List of tasks:
**A.** Return the passage of the court opinion on the marital home sale from "Florida Rule of Civil Procedure 1.190(b) provides" up to and including "upon the merits.", word for word.
**B.** Write the next part of the court opinion on the marital home sale, starting after its last sentence.

--- Text block ---

In her closing argument, Former Wife requested that the marital home be sold and that the net proceeds from the sale be equally divided between the parties. Former Wife argued that Florida Rule of Civil Procedure 1.190(b) provided the court with the authority to order this sale by allowing her pleadings to be amended to conform to the evidence at trial. The trial court agreed with Former Wife and, in the amended final judgment, granted her motion to amend her pleadings to conform with the evidence, and it ordered that the marital home be sold and the net sale proceeds equally divided.

Florida Rule of Civil Procedure 1.190(b) provides in pertinent part:

(b) Amendments to conform with the Evidence. When issues not raised by the pleadings are tried by express or implied consent of the parties, they shall be treated in all respects as if they had been raised in the pleadings. .... If the evidence is objected to at the trial on the ground that it is not within the issues made by the pleadings, the court may allow the pleadings to be amended to conform with the evidence and shall do so freely when the merits of the cause are more effectually presented thereby and the objecting party fails to satisfy the court that the admission of such evidence will prejudice the objecting party in maintaining an action or defense upon the merits.

On appeal, Former Husband first argues that the trial court erred in ordering the sale of the marital home because the issue of the partition and sale of the marital home was not tried by the express or implied consent of the parties as evidenced by his objections at trial to testimony on this issue. See Todaro v. Todaro, 704 So.2d 138, 139–40 (Fla. 4th DCA 1997) (finding issues were not tried by implied consent where wife objected at hearing). Second, Former Husband contends that this court's recent opinions in Richeson v. Richeson, 170 So.3d 842 (Fla. 5th DCA 2015), and Hodges v. Hodges, 128 So.3d 190 (Fla. 5th DCA 2013), in which we held that the trial courts erred in directing the sale of marital real property, absent a pleading seeking partition of the property, compels reversal. Neither argument is persuasive.

--- Data extract ---

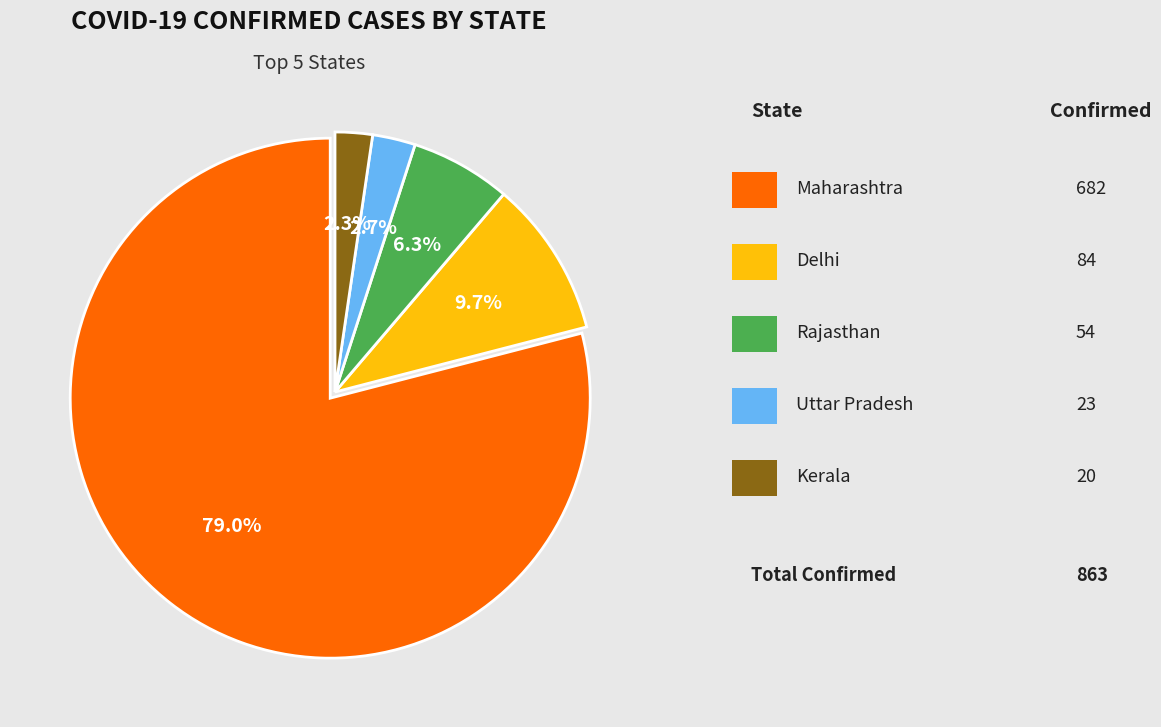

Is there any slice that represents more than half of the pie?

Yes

---

Results by task:
**A.**
Florida Rule of Civil Procedure 1.190(b) provides in pertinent part:

(b) Amendments to conform with the Evidence. When issues not raised by the pleadings are tried by express or implied consent of the parties, they shall be treated in all respects as if they had been raised in the pleadings. .... If the evidence is objected to at the trial on the ground that it is not within the issues made by the pleadings, the court may allow the pleadings to be amended to conform with the evidence and shall do so freely when the merits of the cause are more effectually presented thereby and the objecting party fails to satisfy the court that the admission of such evidence will prejudice the objecting party in maintaining an action or defense upon the merits.

**B.**
Partition actions are governed by chapter 64 of the Florida Statutes. Section 64.041, Florida Statutes (2015), provides that a complaint in partition “shall allege a description of the lands of which partition is demanded, the names and places of residence of the owners ... or other persons interested in the lands[,] ... the quantity held by each, and such other matters, if any, as are necessary to enable the court to adjudicate the rights and interests of the party.”

Although Former Wife did not couch her request for the sale of the marital home as a separate cause of action for partition, she did aver in her counterpetition that the parties acquired the marital home during their marriage, that each owned an equal interest in the real property, provided in this pleading both the legal description and the parcel tax identification number for the property, and essentially requested that the marital home be listed for sale and the net sale proceeds be distributed equally between the parties. I see no meaningful difference between the statutory pleading requirements of a partition action and the allegations contained in Former Wife's pleading. To me, Former Wife's pleading substantially complied with section 64.041. Cf. Savage v. Savage, 556 So.2d 1213, 1214 (Fla. 2d DCA 1990) (finding that husband's plea for partition in his complaint, though lacking a legal description of the property, substantially complied with section 64.041, and that it should have been granted).

In her proposed counterpetition, Former Wife did not allege the parties' places of residence. The evidence at trial established that Former Husband was residing in the marital home.

The court acted well within its discretion by allowing the amendment to Former Wife's pleading under rule 1.190(b) because Former Husband has not shown how he was prejudiced in presenting his case or how the merits of the case were not more effectively presented by allowing the amendment. See Musso v. Musso, 670 So.2d 122 (Fla. 4th DCA 1996) (affirming the trial court's order of partition because the appellant failed to show that the trial court abused its discretion in allowing the amendment under rule 1.190(b) ). Moreover, if, in the amended final judgment, the court, rather than permitting the amendment to Former Wife's pleading pursuant to rule 1.190(b) to conform with the evidence at trial, had simply granted Former Wife's pretrial motion to amend her pleadings, then Former Husband's apparent concern regarding the lack of a sufficient pretrial pleading from Former Wife would have been alleviated.

The need to sell the marital home to achieve an equal and, in this case, an equitable distribution of the parties' marital assets and liabilities was cogently recognized by the trial court. If we were to agree with Former Husband and reverse this case with directions that the trial court distribute the marital home and its indebtedness to him, then, based on the values of the parties' other assets and liabilities as determined by the court in the amended final judgment, in order for the court to achieve a true equitable distribution, the other assets previously distributed to Former Husband would now have to be distributed to Former Wife. The court would have to redistribute Former Husband's car and his 401(k) to Former Wife and Former Wife's credit card liability would have to be redistributed to Former Husband. Furthermore, Former Husband would still be required to pay Former Wife a cash sum, albeit less than suggested by Former Husband in his closing argument, to achieve an equal, 50/50 division of the marital assets and liabilities. Resolving this case in such a manner makes little sense.

These valuations have not been challenged in this appeal.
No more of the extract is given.